I find all this defense of narrow band 20kHz measurements as manufacturer's protection only and a part of marketing strategy. This is a must for contemporary class D technology.

 

[solderdude]

A measurement suite should cover all (at least important) aspects of the DUT.
There are certain things that need to be tested that differs between say vinyl/tape and digital.
Where vinyl/tape is analog and digital is well.. digital.
I would argue the same is true for amplifiers.
Some tests for analog amps may well be pointless on switching amps and vice versa.

I don't see anything weird about that.
Switching amps may need more or different tests than analog amps.

 

[JohnYang1997]

Yes, however even short step reveals system stability and behaviour at higher frequencies. Do not forget it covers both amplitude and phase. 20 kHz spectrum plot does not reveal stability issues. Sine sweep response does not cover phase. Long unit step is needed only to show low frequency behaviour. However it is interesting as well, to show high pass filter response.

I find all this defense of narrow band 20kHz measurements as manufacturer's protection only and a part of marketing strategy. This is a must for contemporary class D technology.

You can measure amplitude and phase with sine sweep easily.
And high frequency I was talking about is from khz to mhz range. 20khz wouldn't show anything.
And it needs infinity long step to describe the complete system. The point was what you said "describe the complete system".
On the defense of 20khz band. It is what is actually needed to be good audio amplifier period. If you want to trade off for other performance sure you can. It's not the point that class D technology is not good enough. Why don't you ask for 90% efficiency from class B amplifiers? It's not necessary and class B can't do it. Class D needs to operate higher than AM frequency to be able to include more feedback to get better performance over 20khz. And that needs to be 3 times faster than current class D amplifiers.

 

[amirm]

I find all this defense of narrow band 20kHz measurements as manufacturer's protection only and a part of marketing strategy.

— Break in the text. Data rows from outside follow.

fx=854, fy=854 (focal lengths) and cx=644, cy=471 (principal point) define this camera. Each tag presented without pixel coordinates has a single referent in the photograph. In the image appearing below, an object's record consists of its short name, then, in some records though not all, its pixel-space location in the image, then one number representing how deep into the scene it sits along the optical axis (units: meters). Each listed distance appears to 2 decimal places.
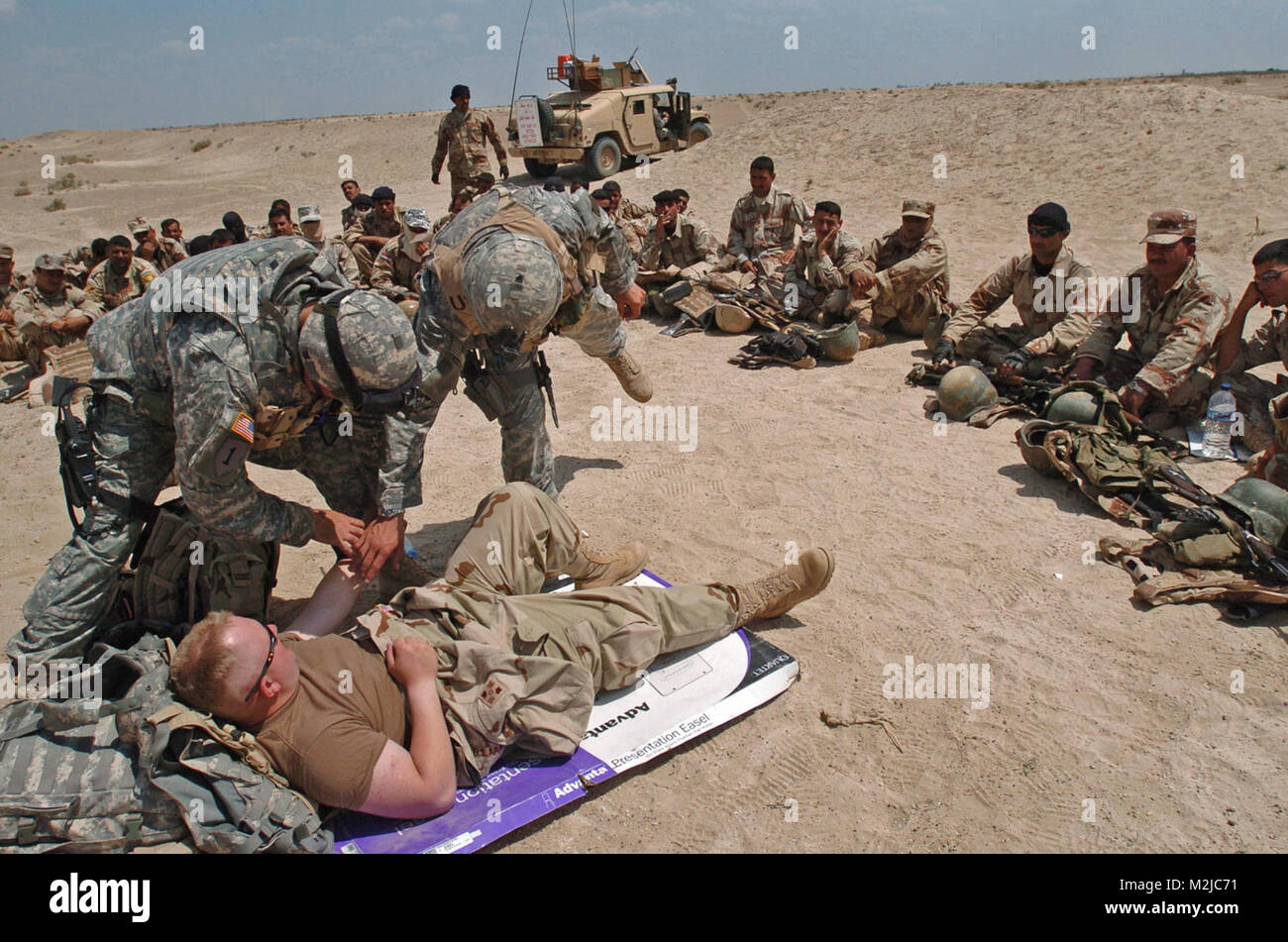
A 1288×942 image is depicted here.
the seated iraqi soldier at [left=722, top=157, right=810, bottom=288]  8.92
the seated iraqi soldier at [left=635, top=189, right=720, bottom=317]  9.36
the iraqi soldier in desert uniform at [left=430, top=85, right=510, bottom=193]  13.15
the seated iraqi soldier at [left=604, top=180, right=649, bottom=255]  9.99
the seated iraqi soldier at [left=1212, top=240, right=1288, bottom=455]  4.89
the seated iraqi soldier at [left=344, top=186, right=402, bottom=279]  9.72
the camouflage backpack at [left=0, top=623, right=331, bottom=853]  2.35
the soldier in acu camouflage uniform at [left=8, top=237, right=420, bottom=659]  2.75
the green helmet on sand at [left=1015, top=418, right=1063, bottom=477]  4.72
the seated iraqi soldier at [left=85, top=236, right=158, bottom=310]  8.29
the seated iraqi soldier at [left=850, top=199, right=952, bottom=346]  7.25
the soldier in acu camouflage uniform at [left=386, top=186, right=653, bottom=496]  3.54
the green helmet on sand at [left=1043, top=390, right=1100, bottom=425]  4.88
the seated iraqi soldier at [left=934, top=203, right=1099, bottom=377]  6.03
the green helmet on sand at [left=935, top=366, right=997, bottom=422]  5.60
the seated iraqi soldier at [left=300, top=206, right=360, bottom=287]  9.62
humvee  16.61
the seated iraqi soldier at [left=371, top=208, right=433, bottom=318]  8.24
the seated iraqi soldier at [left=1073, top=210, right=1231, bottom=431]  5.18
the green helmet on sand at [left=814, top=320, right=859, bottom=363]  6.90
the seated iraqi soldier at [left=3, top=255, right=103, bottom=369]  7.82
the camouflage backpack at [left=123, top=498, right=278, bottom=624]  3.19
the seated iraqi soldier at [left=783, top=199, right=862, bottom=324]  7.53
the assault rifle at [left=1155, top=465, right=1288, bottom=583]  3.52
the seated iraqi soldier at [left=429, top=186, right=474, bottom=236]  10.94
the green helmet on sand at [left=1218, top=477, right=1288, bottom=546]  3.69
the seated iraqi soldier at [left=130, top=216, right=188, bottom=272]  9.74
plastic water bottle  5.00
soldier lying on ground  2.43
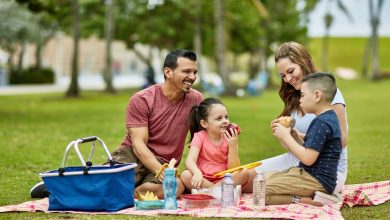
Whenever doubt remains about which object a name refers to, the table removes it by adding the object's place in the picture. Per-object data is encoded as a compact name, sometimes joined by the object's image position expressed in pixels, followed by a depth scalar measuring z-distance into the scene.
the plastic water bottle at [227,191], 7.42
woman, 7.76
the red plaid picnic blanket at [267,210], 7.04
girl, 7.89
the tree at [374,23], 56.44
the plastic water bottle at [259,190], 7.45
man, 8.09
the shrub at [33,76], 55.81
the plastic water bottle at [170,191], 7.37
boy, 7.35
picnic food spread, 7.53
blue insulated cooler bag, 7.18
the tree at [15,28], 44.66
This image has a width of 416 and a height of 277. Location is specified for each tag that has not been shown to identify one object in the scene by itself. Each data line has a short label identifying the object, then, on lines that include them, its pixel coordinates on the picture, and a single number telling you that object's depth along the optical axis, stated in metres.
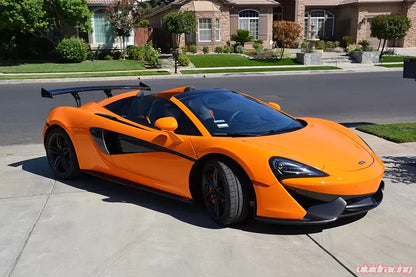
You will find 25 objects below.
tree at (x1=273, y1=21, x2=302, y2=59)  27.95
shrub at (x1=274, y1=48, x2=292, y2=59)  29.58
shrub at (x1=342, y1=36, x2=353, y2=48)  35.72
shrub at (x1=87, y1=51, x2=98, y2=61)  27.29
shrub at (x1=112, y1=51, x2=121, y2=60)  28.17
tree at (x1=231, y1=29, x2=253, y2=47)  33.19
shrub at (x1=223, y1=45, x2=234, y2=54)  32.47
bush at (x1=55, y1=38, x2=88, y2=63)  25.59
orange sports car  3.65
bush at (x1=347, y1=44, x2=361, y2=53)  31.22
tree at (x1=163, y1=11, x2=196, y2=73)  29.56
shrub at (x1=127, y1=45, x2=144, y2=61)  27.64
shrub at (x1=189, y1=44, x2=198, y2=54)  31.58
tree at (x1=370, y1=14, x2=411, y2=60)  28.47
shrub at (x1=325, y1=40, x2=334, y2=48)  35.37
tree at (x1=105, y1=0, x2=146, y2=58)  27.30
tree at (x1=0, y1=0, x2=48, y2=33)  22.70
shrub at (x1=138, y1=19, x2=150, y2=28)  34.29
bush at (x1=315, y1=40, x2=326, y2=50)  34.22
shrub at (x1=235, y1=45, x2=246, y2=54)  32.53
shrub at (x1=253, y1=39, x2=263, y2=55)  31.09
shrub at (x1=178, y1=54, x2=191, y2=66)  26.05
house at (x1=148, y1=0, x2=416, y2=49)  32.88
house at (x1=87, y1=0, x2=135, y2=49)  28.73
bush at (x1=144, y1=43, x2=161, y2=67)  25.28
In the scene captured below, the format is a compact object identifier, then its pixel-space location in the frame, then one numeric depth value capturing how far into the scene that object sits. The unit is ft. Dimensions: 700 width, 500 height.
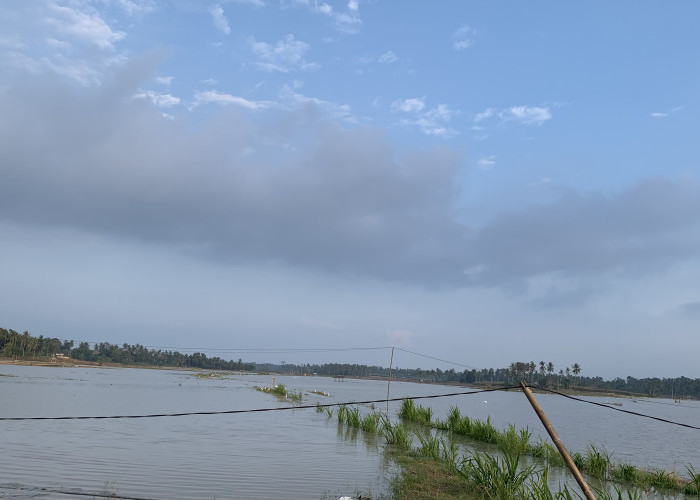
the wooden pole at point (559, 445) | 22.45
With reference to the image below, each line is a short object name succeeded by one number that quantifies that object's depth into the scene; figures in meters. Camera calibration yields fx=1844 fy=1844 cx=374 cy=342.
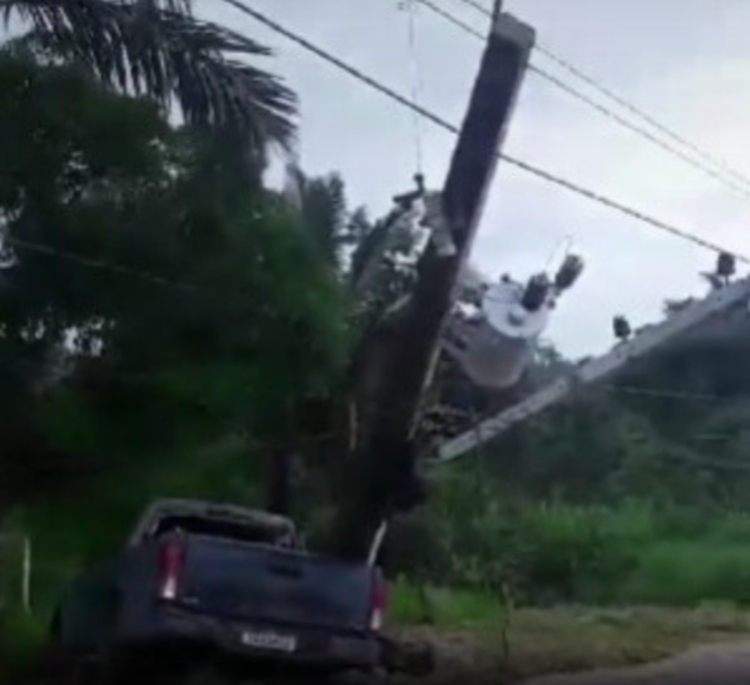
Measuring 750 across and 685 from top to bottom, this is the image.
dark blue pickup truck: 12.02
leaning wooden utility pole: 12.30
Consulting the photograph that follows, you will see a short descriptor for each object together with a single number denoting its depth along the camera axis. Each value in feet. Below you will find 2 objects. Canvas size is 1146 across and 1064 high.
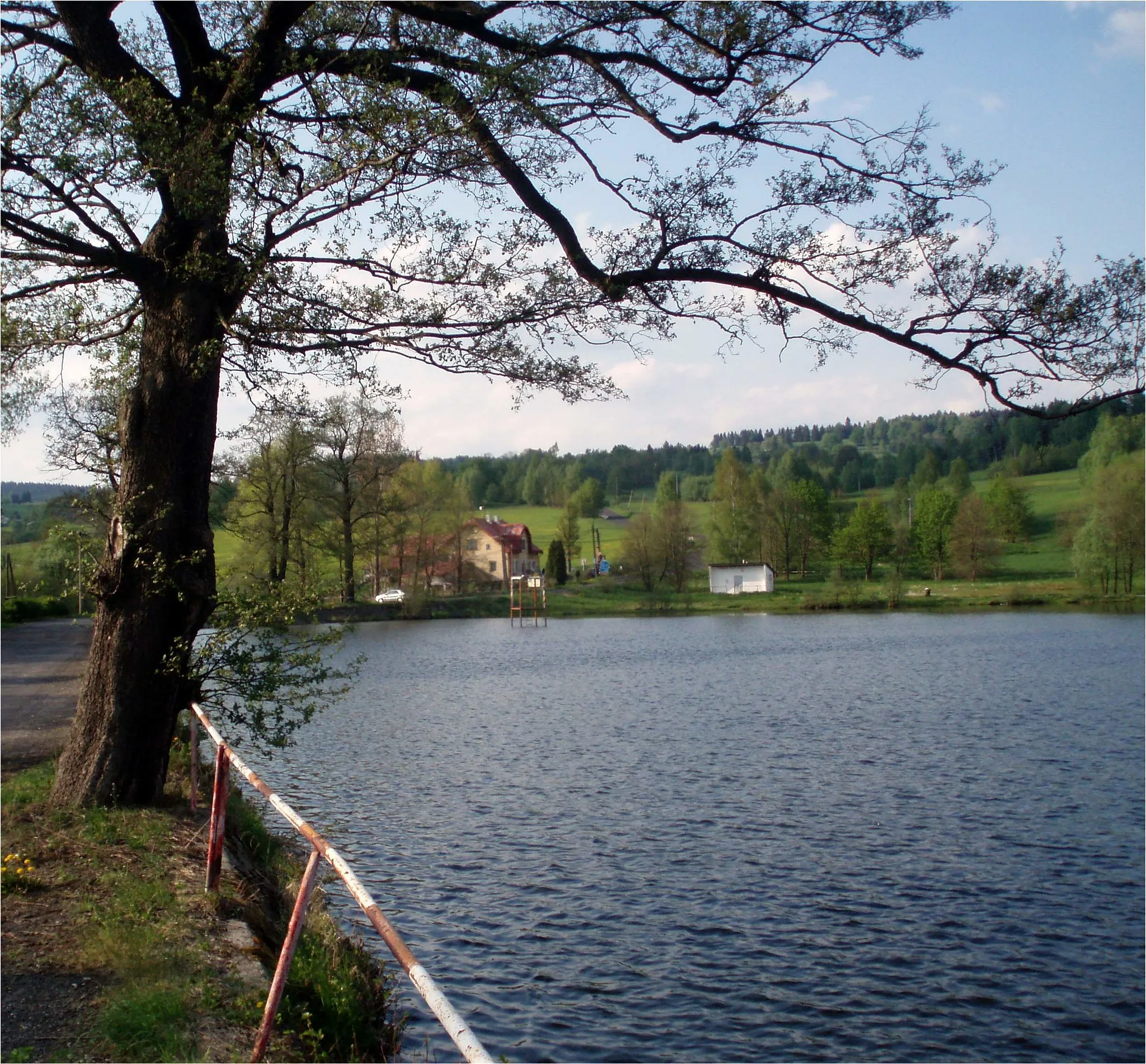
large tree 21.99
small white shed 251.80
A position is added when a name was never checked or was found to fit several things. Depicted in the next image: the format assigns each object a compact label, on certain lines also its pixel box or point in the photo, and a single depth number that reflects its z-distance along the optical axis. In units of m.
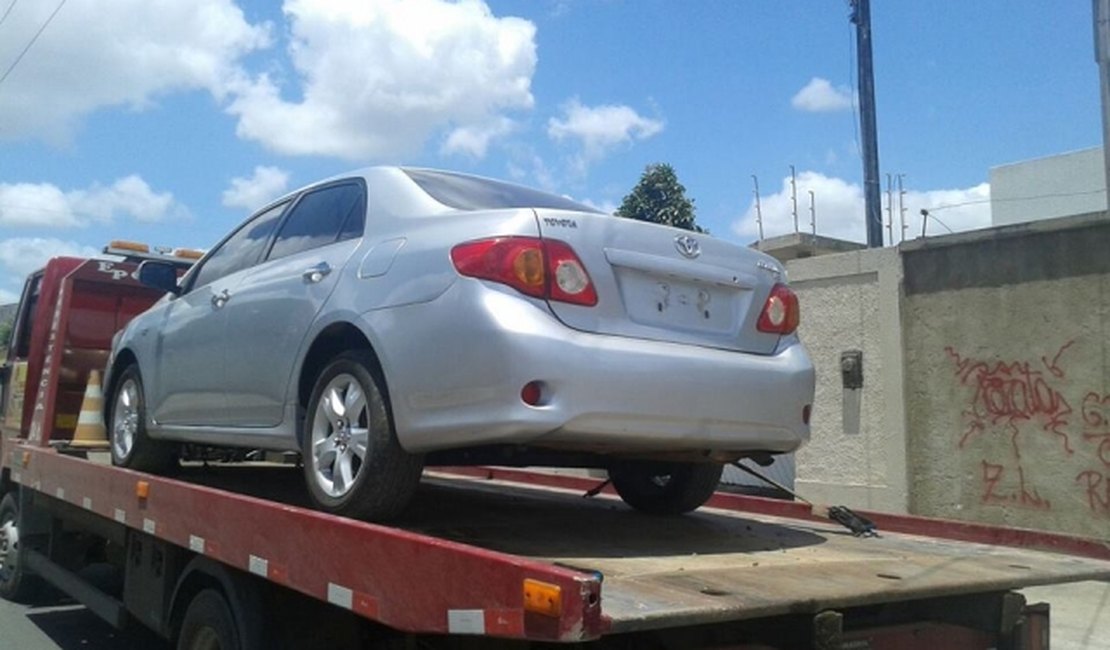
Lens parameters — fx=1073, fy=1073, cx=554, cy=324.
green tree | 21.52
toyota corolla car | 3.48
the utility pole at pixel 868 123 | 16.31
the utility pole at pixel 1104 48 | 10.68
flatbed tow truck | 2.76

What 20 kHz? My frequency response measurements go up to 200 kHz:

Now you get to explain what you want to do here when the amp itself has a roll off filter. What good does it do to feed it infinite bandwidth signal?

 

[restorer-john]

No. Rule of thumb doesn't do shit in front of actual relevant measurements. Filtration is external, the internal circuit can work at very high frequency as you know. Using rule of thumb every where will result in shooting yourself in the foot.

What are you going on about??

And I'm sorry, this is just plain rubbish.

The whole thing is just two aspects:
High frequency content in music
RF interference in the environment

First one it's really small, and you only need to use test signal that mimics the spectrum energy of music signal for testing.

What, you want to make it really easy for any DUT?

Should we apply the same dubious requirements to D/A converters too? Don't worry about high frequency, high level THD? Throw out the THD vs Frequency plots altogether and come up with a "mimic of spectral energy of music"? What should we use, Kumbayah?

I find all this defense of narrow band 20kHz measurements as manufacturer's protection only and a part of marketing strategy. This is a must for contemporary class D technology.

This is right on the money. It's a concerted attempt to control the narrative and undermine many decades of superlative design and countless luminary engineers' research and development. You will meet opposition here by fanbois, vested interests and sonsumers of the koolaid, but stay the course.

 

[JohnYang1997]

What 20 kHz? My frequency response measurements go up to 200 kHz:

Now you get to explain what you want to do here when the amp itself has a roll off filter. What good does it do to feed it infinite bandwidth signal?

His not talking about your measurements. But that manufacturers only cares about distortion lies in 20khz BW and output impedance under 20khz and omits rf rejection performance etc.